After Eton, Burnaby was commissioned into the Royal Horse Guards and later served as a captain in the Westmorland and Cumberland Yeomanry and as a Major in the Territorial Force Reserve.

In 1890, Burnaby and his friend Count Elliott Zborowski together planned the Quorn Hunt's Midnight Steeplechase, a National Hunt race in the middle of the night over twelve furlongs, with the riders dressed in night shirts and top hats and the fences lit by oil lamps. Burnaby was the triumphant winner, gaining a silver cup provided by Zborowski. The race is commemorated in sporting prints.

On 13 April 1896, Burnaby married Sybil Cholmondeley, only daughter of Hugh Cholmondeley, 2nd Baron Delamere and Augusta Emily Seymour, herself a daughter of Sir George Hamilton Seymour. They were divorced in 1902, having had one son, Hugh Edwyn Burnaby, born at Westminster in 1897. On 18 July 1908, at York Harbor, Maine, Burnaby married secondly Minna Field, a daughter of a rich American, Henry Field, of Chicago, and a niece of Marshall Field. He thus gained a young step-son, Henry Field. Sybil Burnaby died on 26 May 1911, aged 39, two weeks after falling out of a window at home in Wilton Place and suffering severe injuries. At an inquest, the coroner found that the fall was purely accidental.

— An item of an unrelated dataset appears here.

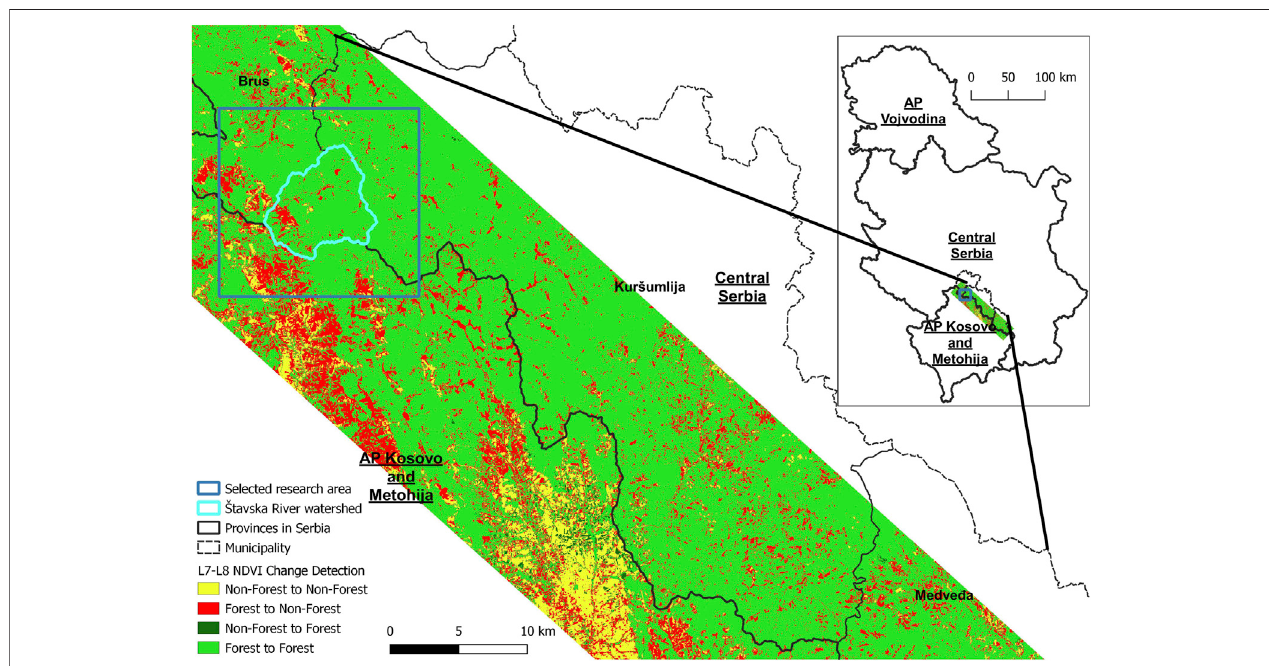
FIGURE 1 | The southern part of the Republic of Serbia with Research area - NDVI change detection map.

Burnaby's aunt Louisa Burnaby (1832–1918) married Charles Cavendish-Bentinck and was the mother of Cecilia Bowes-Lyon, Countess of Strathmore and Kinghorne, grandmother of Queen Elizabeth II.

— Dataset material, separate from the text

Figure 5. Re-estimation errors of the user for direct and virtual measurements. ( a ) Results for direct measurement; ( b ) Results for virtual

Burnaby was Master of the Quorn Hunt from 1912 to 1932. A Great Depression began in 1929, and subscriptions to the hunt began to fall. Burnaby then recruited Sir Harold Nutting, "newly rich from bottling Guinness", as joint Master, and quipped "We don't want your personality, we want your purse!" Jane Ridley has estimated that during the following ten years Nutting spent about £15,000 a year on the Quorn, .

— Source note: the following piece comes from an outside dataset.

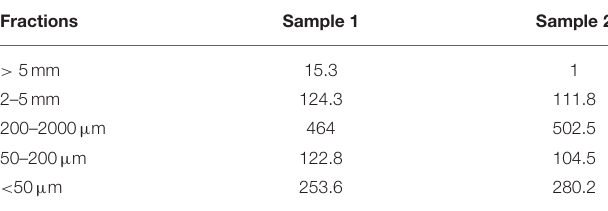
TABLE 3 | Weight distribution in g kg − 1 of the compost fractions (2 replicates).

Burnaby died on 13 November 1938. His son and heir, Hugh Edwyn Burnaby, sold the Baggrave Hall estate in 1939 and settled in Oxfordshire. His step-mother, Burnaby's second wife, settled in Coconut Grove, Florida, and died there in May 1952.

Edward, Prince of Wales, rode with the Quorn in his youth and recalled Burnaby in his memoirs of 1951:

Of all the outstanding hunting personalities of the Leicestershire of those days, I shall only pause to mention one, the late Major Algernon Burnaby, the Squire of Baggrave Hall and a famous master of the Quorn Hunt. With a weather-beaten complexion, a hawklike nose, piercing eyes, and the intellect of a statesman, Algy Burnaby kept his hard-riding field under perfect control by means of an unrivalled combination of polished wit and sarcasm. If, for example, some of the ladies rode too close to hounds in their eagerness to keep ahead of each other, his cry of "Hold hard, all the pretty women; the others can go on" would stop them in their tracks. Or, if a thrusting young man jumped a fence where the hounds had checked to pick up the lost scent, and I was within earshot, Algy would upbraid him with some such caustic remark as, "Come back, young feller. Who the hell do you think you are, the Prince of Wales?"

Hugh Edwyn Burnaby died in December 1950, leaving a widow, Vilma Dorothea Ludourka Todenhagen, whom he had married in 1923, and a substantial fortune. Ludourka Burnaby lived until 1982. Burnaby's sister Hilda died unmarried in August 1953, aged 87. Burnaby's step-son Henry Field became a significant anthropologist and died in Florida in 1986.